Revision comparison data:
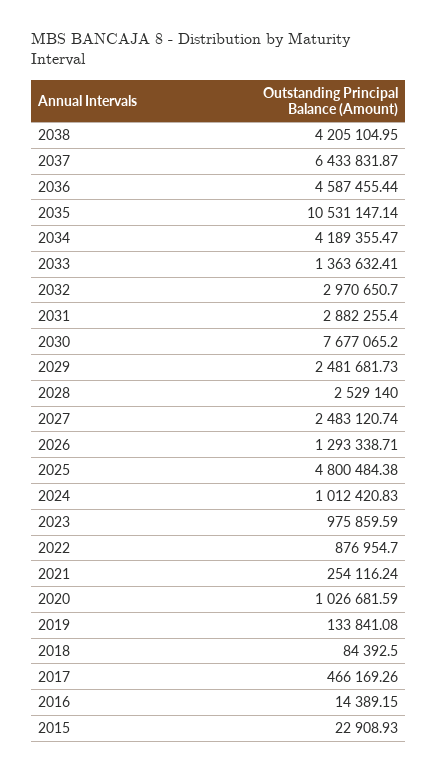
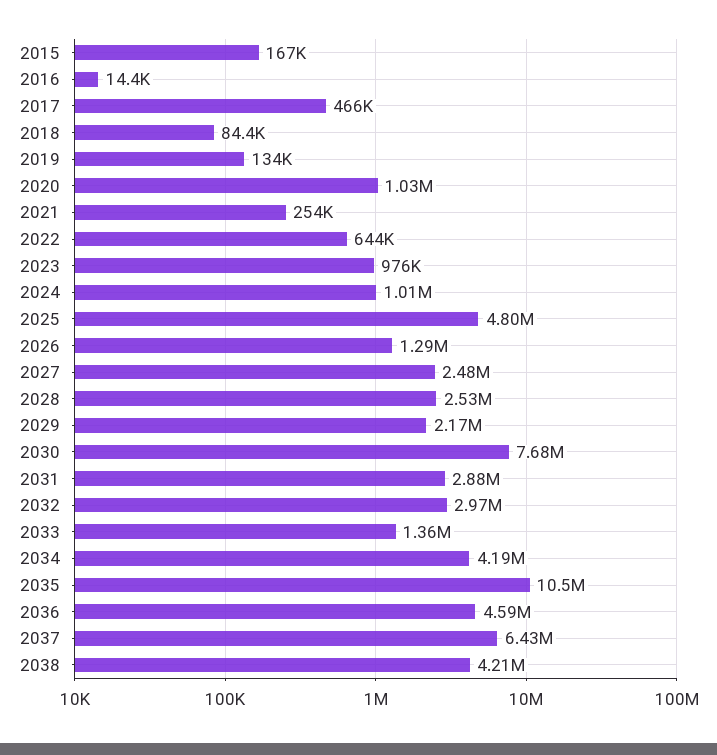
  {
    "2038": 4205104.95,
    "2037": 6433831.87,
    "2036": 4587455.44,
    "2035": 10531147.14,
    "2034": 4189355.47,
    "2033": 1363632.41,
    "2032": 2970650.7,
    "2031": 2882255.4,
    "2030": 7677065.2,
-   "2029": 2481681.73,
+   "2029": 2170000,
    "2028": 2529140,
    "2027": 2483120.74,
    "2026": 1293338.71,
    "2025": 4800484.38,
    "2024": 1012420.83,
    "2023": 975859.59,
-   "2022": 876954.7,
+   "2022": 644000,
    "2021": 254116.24,
    "2020": 1026681.59,
    "2019": 133841.08,
    "2018": 84392.5,
    "2017": 466169.26,
    "2016": 14389.15,
-   "2015": 22908.93
+   "2015": 167000
  }

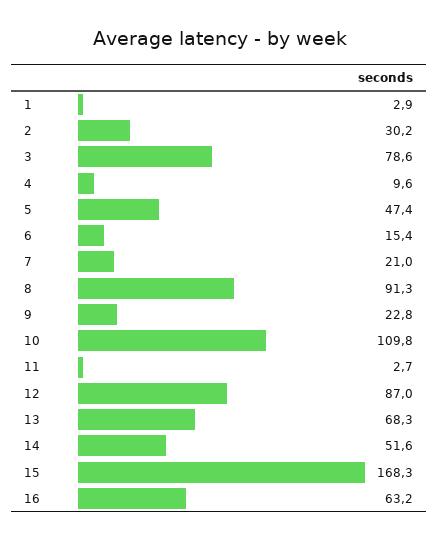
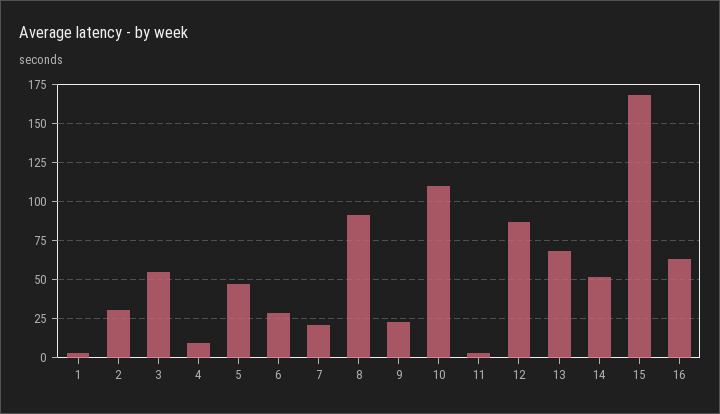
  {
    "1": 2.9,
    "2": 30.2,
-   "3": 78.6,
+   "3": 55,
    "4": 9.6,
    "5": 47.4,
-   "6": 15.4,
+   "6": 30,
    "7": 21,
    "8": 91.3,
    "9": 22.8,
    "10": 109.8,
    "11": 2.7,
    "12": 87,
    "13": 68.3,
    "14": 51.6,
    "15": 168.3,
    "16": 63.2
  }

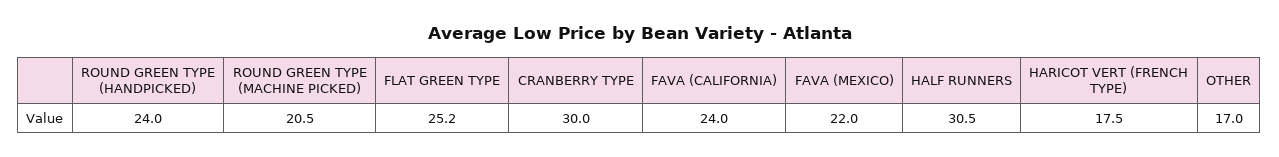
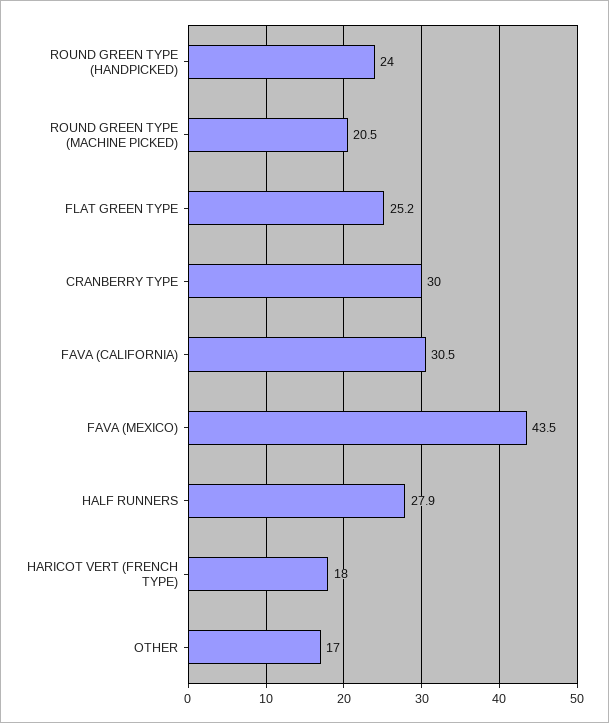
  {
    "ROUND GREEN TYPE (HANDPICKED)": 24,
    "ROUND GREEN TYPE (MACHINE PICKED)": 20.5,
    "FLAT GREEN TYPE": 25.2,
    "CRANBERRY TYPE": 30,
-   "FAVA (CALIFORNIA)": 24,
+   "FAVA (CALIFORNIA)": 30.5,
-   "FAVA (MEXICO)": 22,
+   "FAVA (MEXICO)": 43.5,
-   "HALF RUNNERS": 30.5,
+   "HALF RUNNERS": 27.9,
-   "HARICOT VERT (FRENCH TYPE)": 17.5,
+   "HARICOT VERT (FRENCH TYPE)": 18,
    "OTHER": 17
  }

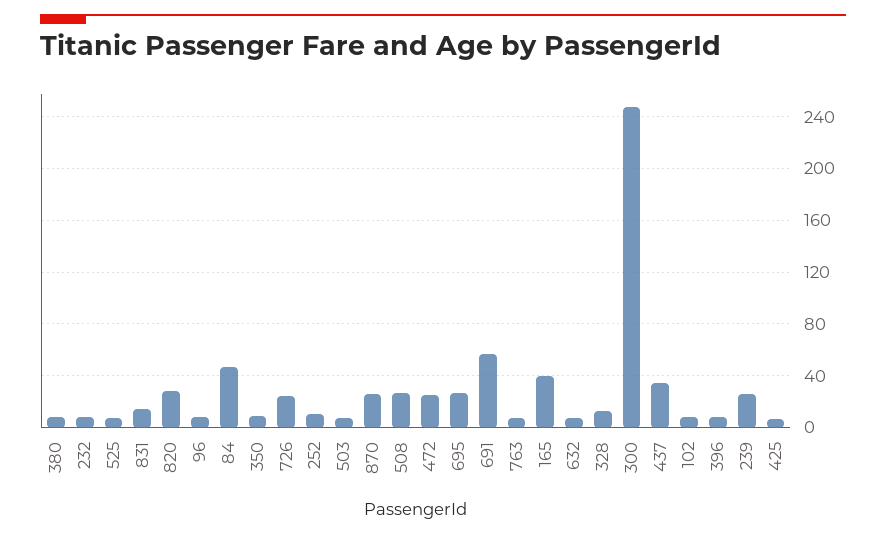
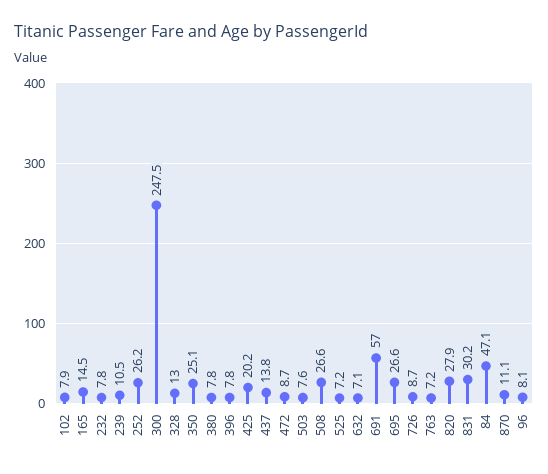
  {
    "380": 7.8,
    "232": 7.8,
    "525": 7.2,
-   "831": 15,
+   "831": 30.2,
    "820": 27.9,
    "96": 8.1,
    "84": 47.1,
-   "350": 10,
+   "350": 25.1,
-   "726": 25,
+   "726": 8.7,
-   "252": 10,
+   "252": 26.2,
    "503": 7.6,
-   "870": 25,
+   "870": 11.1,
    "508": 26.6,
-   "472": 25,
+   "472": 8.7,
    "695": 26.6,
    "691": 57,
    "763": 7.2,
-   "165": 40,
+   "165": 14.5,
    "632": 7.1,
    "328": 13,
    "300": 247.5,
-   "437": 35,
+   "437": 13.8,
    "102": 7.9,
    "396": 7.8,
-   "239": 25,
+   "239": 10.5,
-   "425": 5
+   "425": 20.2
  }

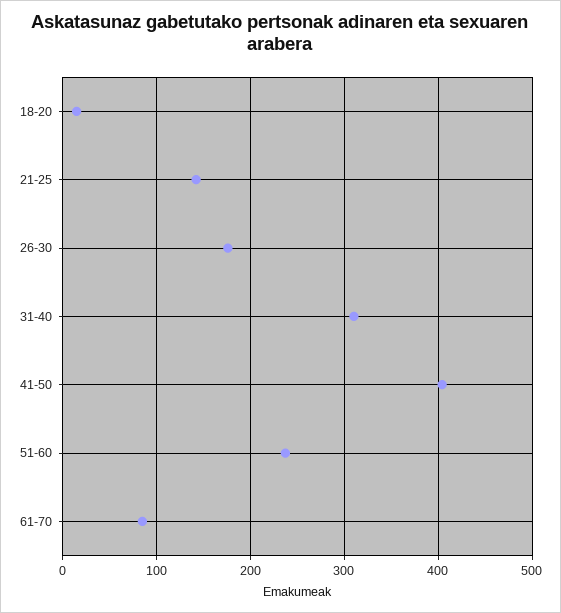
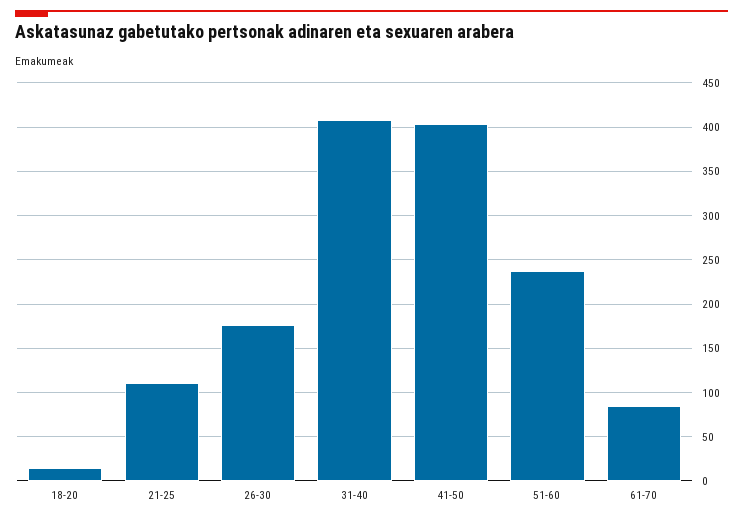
  {
    "18-20": 20,
-   "21-25": 140,
+   "21-25": 110,
    "26-30": 180,
-   "31-40": 310,
+   "31-40": 410,
    "41-50": 400,
    "51-60": 240,
    "61-70": 90
  }

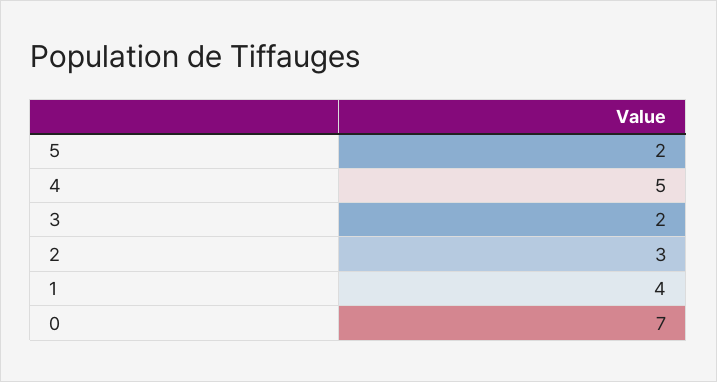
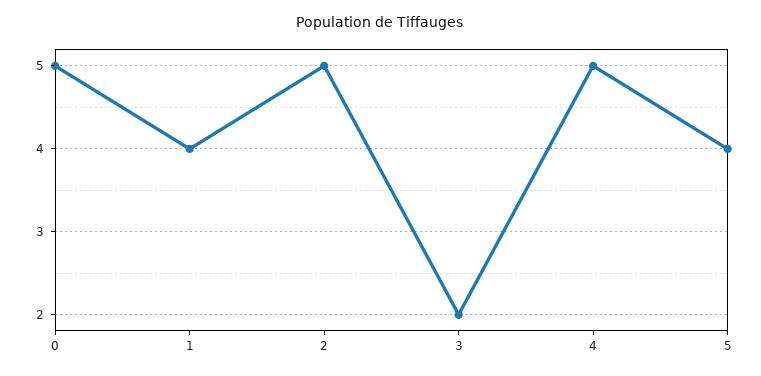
  {
-   "5": 2,
+   "5": 4,
    "4": 5,
    "3": 2,
-   "2": 3,
+   "2": 5,
    "1": 4,
-   "0": 7
+   "0": 5
  }

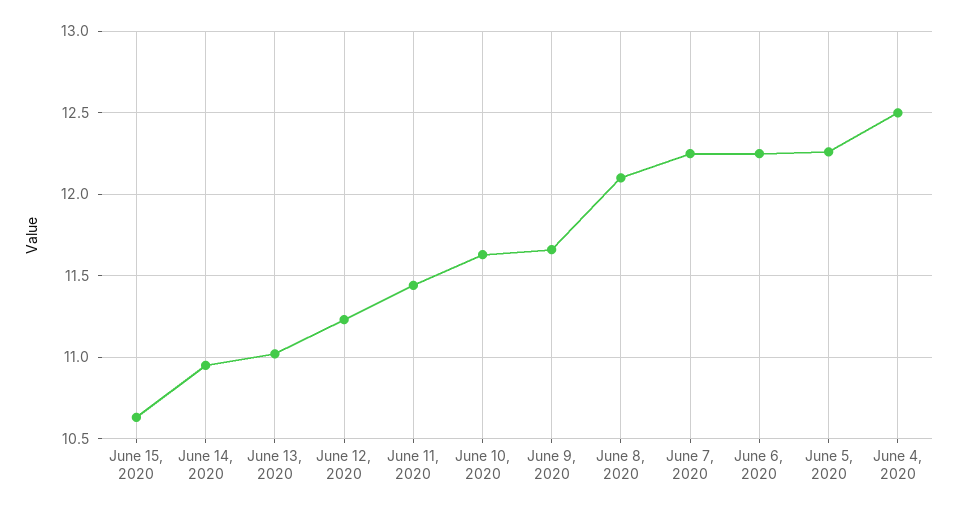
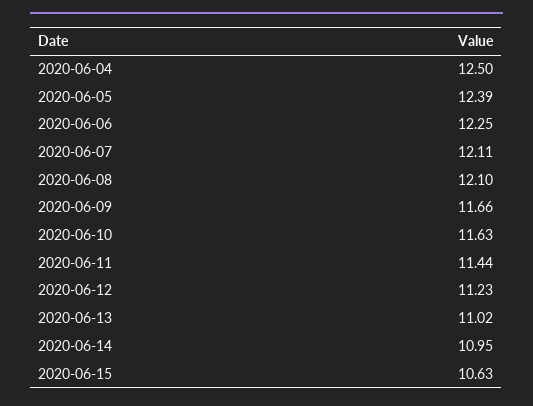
  {
    "June 15, 2020": 10.63,
    "June 14, 2020": 10.95,
    "June 13, 2020": 11.02,
    "June 12, 2020": 11.23,
    "June 11, 2020": 11.44,
    "June 10, 2020": 11.63,
    "June 9, 2020": 11.66,
    "June 8, 2020": 12.1,
-   "June 7, 2020": 12.25,
+   "June 7, 2020": 12.11,
    "June 6, 2020": 12.25,
-   "June 5, 2020": 12.25,
+   "June 5, 2020": 12.39,
    "June 4, 2020": 12.5
  }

TASK ITEM:
Note down each line above where the word "FRENCH" occurs.

SOLUTION:
-   "HARICOT VERT (FRENCH TYPE)": 17.5,
+   "HARICOT VERT (FRENCH TYPE)": 18,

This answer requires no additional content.